Es
difícil escribir cuando un arco iris de tristeza se convierte en esa aduana
maldita que separa la vida de la ausencia. Cuando las lágrimas de una familia
se convierten en tempestad e inundación de pena ante la pérdida. Su látigo
salado nos azota y lacera el corazón ante la brusca interrupción de la vida.
Sobrevenida sin aviso, arrancando de cuajo la felicidad que antes se había
puesto en sus manos. Ese momento crítico en el que la luz fría se convierte en
palidez de reflejos que hacen que ocultemos nuestros ojos enrojecidos ante la
exposición pública de sus significados.
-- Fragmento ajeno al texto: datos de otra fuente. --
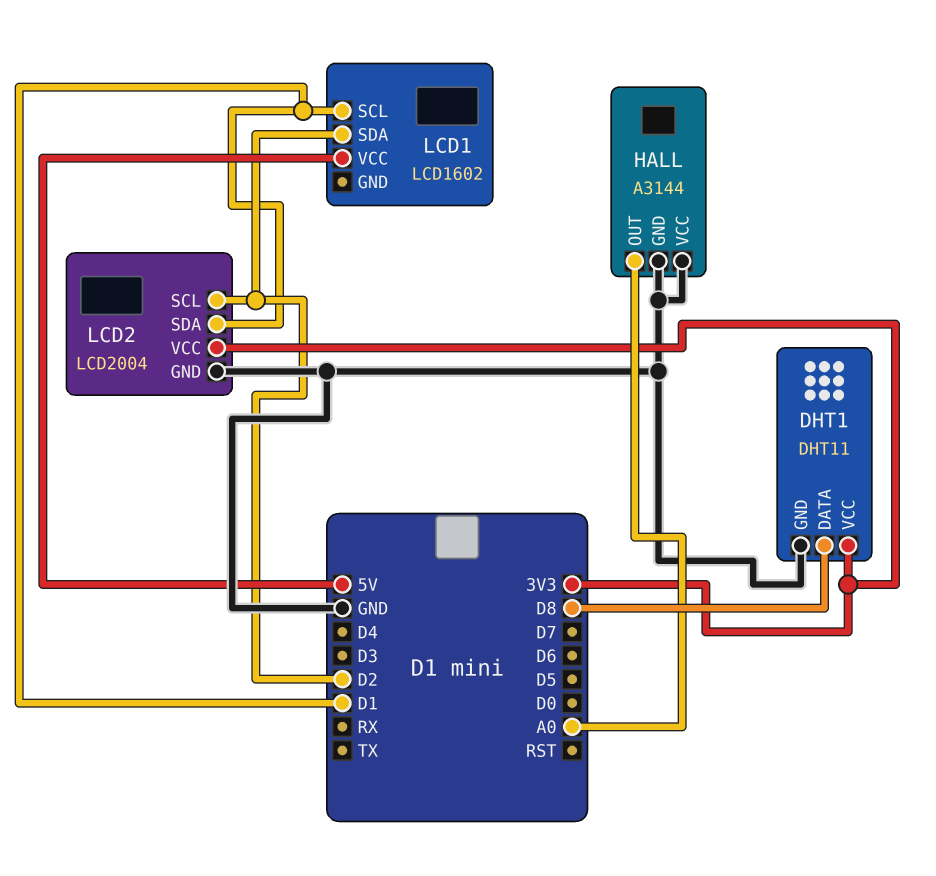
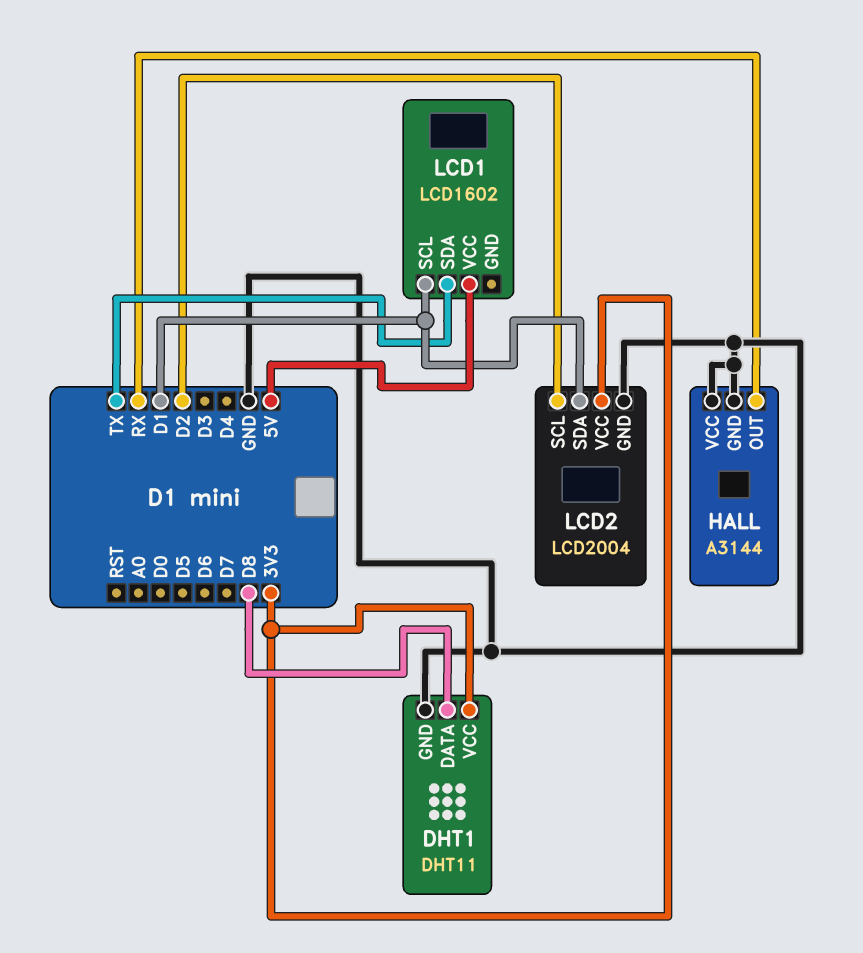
HALL pin OUT: A0 -> RX
LCD1 pin SDA: D2 -> TX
Es difícil entender un equilibrio más
inestable que el de la felicidad y la tristeza.
En
esta apuesta perdida de antemano con la muerte, la ausencia ajena hace renacer
ausencias propias y podemos entender el dolor y la rabia, que se convierten en
solidarias ante lo inexplicable. En ese momento nos deshacemos de nosotros
mismos para ser ellos e intentar paliar, o compartir, sus sentimientos. Horas
de vértigo insondable, de subidas y bajadas en la noria del ánimo. Carrusel
circular de imágenes que no para de girar en nuestra cabeza. Porque todos
morimos un poco cuando muere una persona cercana a nuestra vida.
¿Cómo
confortar en esos momentos? Las palabras faltan y las que conseguimos decir
parecen extraídas del absurdo. Intentos que se quedan en nada ante la magnitud
del hecho. Es imprescindible la cercanía, el abrazo, la caricia, la prontitud
del gesto amable, la atención continua. Y sin embargo, todo es nada. El
desconsuelo parece eterno y se extiende como una mancha que es imposible
quebrar.
Solamente
os puedo decir que las lágrimas surgidas de vuestro desconsuelo, como la lluvia
de otoño, hacen más puros los rostros. Los vuestros. Y, quizás, los nuestros en
vuestro reflejo. Porque aunque la muerte atraviese el olvido, vosotros no lo
consentiréis. Los sones y las canciones de las Águedas tampoco lo permitirán.
Una vez pasada la tormenta furiosa con sus crespones negros, reverdece el suelo
y sus olores húmedos, a tierra, os recordaran su voz, su risa, su rostro. Los
momentos felices de una vida, que aunque quebrada antes de tiempo, son
inmortales. Y sus manos llegarán hasta vosotros desde el recuerdo para
confortaros, con la misma dulzura y amor con que la recordaréis.
Ahora
sois portadores de un recuerdo que hará que nadie la olvide. Responsabilidad
infinita por todo el tiempo vivido junto a ella. Un grito de amor ante la
eternidad. Porque siempre que aflore su recuerdo, el pasado se hará presente y
estará con vosotros. Con sus amigos. Con todos. Os he visto llorar y he visto
llorar a mi alrededor a la gente que conozco. También a la que no conozco. Pero
estoy seguro que todo ese caudal de sentimientos se convertirá con el tiempo en
la celebración de su vida y no la tristeza de su tiempo secuestrado. Tiempos
difíciles que irán remitiendo, calmando la pena y atemperando la tristeza.
Estas palabras son para vosotros. Para ti, Guti, para Alberto, para Ana Teresa, para Carlos, para Héctor. Las palabras que no fueron capaces de surgir en su momento, ni tan siquiera sé si ahora. Pero que ahí estaban. Y sobre todo, para vuestro padre, José Luis.
Muy bonito y sentido. Ella se merecía todas las palabras bonitas que en estos días todos le dedicamos.